Giant Molecules: Exploring Synthetic Parameters on the Path to New Mn-O Torus-like Clusters

Ashlyn Hale, Khalil A. Abboud, George Christou*

Department of Chemistry, University of Florida, PO Box 117200 Gainesville, FL 32611-7200, USA

10:35 AM
Inorganic Chemistry

The discovery of fascinating giant molecular clusters of paramagnetic metal ions (metal nuclearity of 30 or greater, and diameters up to 4.3 nm) has garnered immense interest due to their relevance to chemistry, physics, and materials science. The allure of diverse giant clusters is rooted in their fantastic features, such as their aesthetically-pleasing architectures, nanoscale size regime, and phenomenal physical properties. These features uniquely position giant clusters at the interface between the classical and quantum realms. Mn-O clusters are at the forefront of 3d transition metal giant clusters, owing to the relevance of Mn to molecular magnetism, especially single-molecule magnets (SMMs). The largest homometallic Mn-O cluster and SMM to date was synthesized by our group over a decade ago: the Mn84­ torus is a SMM and with a diameter of ~4.3 nm, it truly straddles the classical-quantum interface.

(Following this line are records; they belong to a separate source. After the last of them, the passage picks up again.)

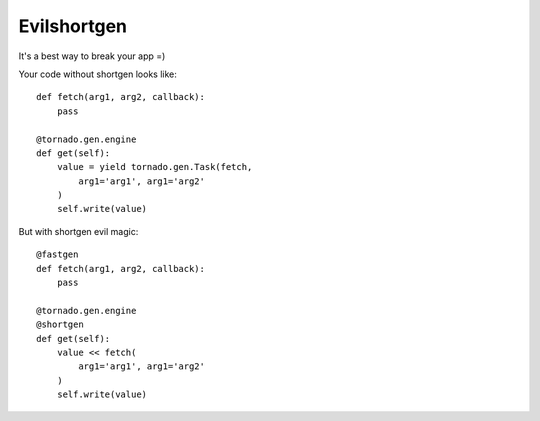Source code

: Evilshortgen
============
It's a best way to break your app =)

Your code without shortgen looks like::

    def fetch(arg1, arg2, callback):
        pass
    
    @tornado.gen.engine
    def get(self):
        value = yield tornado.gen.Task(fetch,
            arg1='arg1', arg1='arg2'
        )
        self.write(value)

But with shortgen evil magic::

    @fastgen
    def fetch(arg1, arg2, callback):
        pass

    @tornado.gen.engine
    @shortgen
    def get(self):
        value << fetch(
            arg1='arg1', arg1='arg2'
        )
        self.write(value)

Over a decade later, our group reported a second member in the family, the Mn­70 torus, the second largest SMM and Mn-O cluster to date. Herein, we present the revitalized and systematic investigation into this family of giant torus-like clusters, in order to further deduce which synthetic and structural parameters dictate the curvature and thus the nuclearity of the product, paving the way for targeted syntheses and the discovery of new giant Mn-O clusters.

Green Methods for the Synthesis of Anti-Cancer Resveratrol Analogues

Daniel H. Paull

Florida Gulf Coast University

10:15 AM
Organic Chemistry

Resveratrol analogues have been widely tested in all kinds of aging-related disorders in the last decade, and their use has only increased because of successes in several diverse areas, including anti-inflammatory, cardioprotective, and anti-cancer. Likewise, we need an ever-expanding library of synthetic methods for their production, especially ones that are easy, quick, efficient, and clean. These green principles guide our method development, and we have three distinct methods to present.

The products we synthesize are tested against various breast cancer cell lines, and we have found several that are active against, and induce metastasis-inhibiting morphological changes in, triple-negative breast cancer cell lines. We are currently designing and synthesizing a second, more focused set of compounds for testing. This application will be presented along with the advantages of each green method for these syntheses.